Exercise passage ::
Dean Cites Inflation

By Peter R. Melnick

The Harvard Corporation will probably approve a Law School tuition increase of $450 for the 1978-79 academic year, raising the tuition to $4000, Thomas O'Brien, financial vice president of the Corporation, said last night.

Albert M. Sacks, dean of the Law School, notified the Law School faculty and law students of the proposed tuition increase in a memorandum earlier this week.

Inflation Plus

The increase results from continuing inflationary pressures, "plus some additional important expenditures, some of which affect costs and others income," Sacks wrote, adding that the proposal contemplates a "moderate adjustment in financial aid."

Sacks was unavailable for comment yesterday.

Although the anticipated increase in "regular on-going Law School expenses" for next year is approximately the same as this year's--about 8.5 per cent--the proposed increase is about 50 per cent greater than last year's.

George Putnam, University treasurer, said last night, "Percentage-wise this year's increase is a little higher than in the past, in part because Harvard's tuition has always been relatively low among law schools."

Study questions ::
a) Please copy the passage from the Law School tuition article word for word, starting with the words containing "The increase results" and ending with "than last year's.".
b) Write the next few paragraphs of the article on the Law School tuition increase, starting after its final sentence.

Supplied data ::
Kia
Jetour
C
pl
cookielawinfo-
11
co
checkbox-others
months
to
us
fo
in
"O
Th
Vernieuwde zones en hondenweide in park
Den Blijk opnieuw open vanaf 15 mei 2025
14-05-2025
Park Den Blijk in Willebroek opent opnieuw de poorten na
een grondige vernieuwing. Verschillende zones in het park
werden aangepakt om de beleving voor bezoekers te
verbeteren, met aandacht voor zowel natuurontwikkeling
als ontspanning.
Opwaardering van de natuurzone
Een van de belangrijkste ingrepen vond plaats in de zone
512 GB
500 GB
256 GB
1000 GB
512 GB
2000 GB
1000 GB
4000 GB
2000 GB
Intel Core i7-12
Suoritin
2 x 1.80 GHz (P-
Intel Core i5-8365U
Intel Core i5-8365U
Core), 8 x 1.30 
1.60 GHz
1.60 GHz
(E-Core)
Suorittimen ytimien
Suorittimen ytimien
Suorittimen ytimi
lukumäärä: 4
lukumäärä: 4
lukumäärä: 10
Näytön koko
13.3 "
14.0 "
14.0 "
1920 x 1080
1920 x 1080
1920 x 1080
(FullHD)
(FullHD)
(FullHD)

Response list ::
a)
The increase results from continuing inflationary pressures, "plus some additional important expenditures, some of which affect costs and others income," Sacks wrote, adding that the proposal contemplates a "moderate adjustment in financial aid."

Sacks was unavailable for comment yesterday.

Although the anticipated increase in "regular on-going Law School expenses" for next year is approximately the same as this year's--about 8.5 per cent--the proposed increase is about 50 per cent greater than last year's.

b)
"Students feel mostly impotent about the hike," one student said yesterday. "We don't feel it's by any means routine--it's hard to justify a 12-per-cent increase with only an 8.5-per-cent rise in costs," he added.

Jess Hungate, a member of the Law School Board of Student Advisors, said yesterday, "Students are upset about it, but they are not up in arms. The main thing is that there has not been a big stink."

Hungate said this year the Law School will direct some of the money from its alumni fund into "library improvements that in the past has gone toward minimizing tuition increases."

Although Sacks has not yet submitted the proposal to the Corporation for formal approval, "the Corporation will in all likelihood pass it," O'Brien said last night.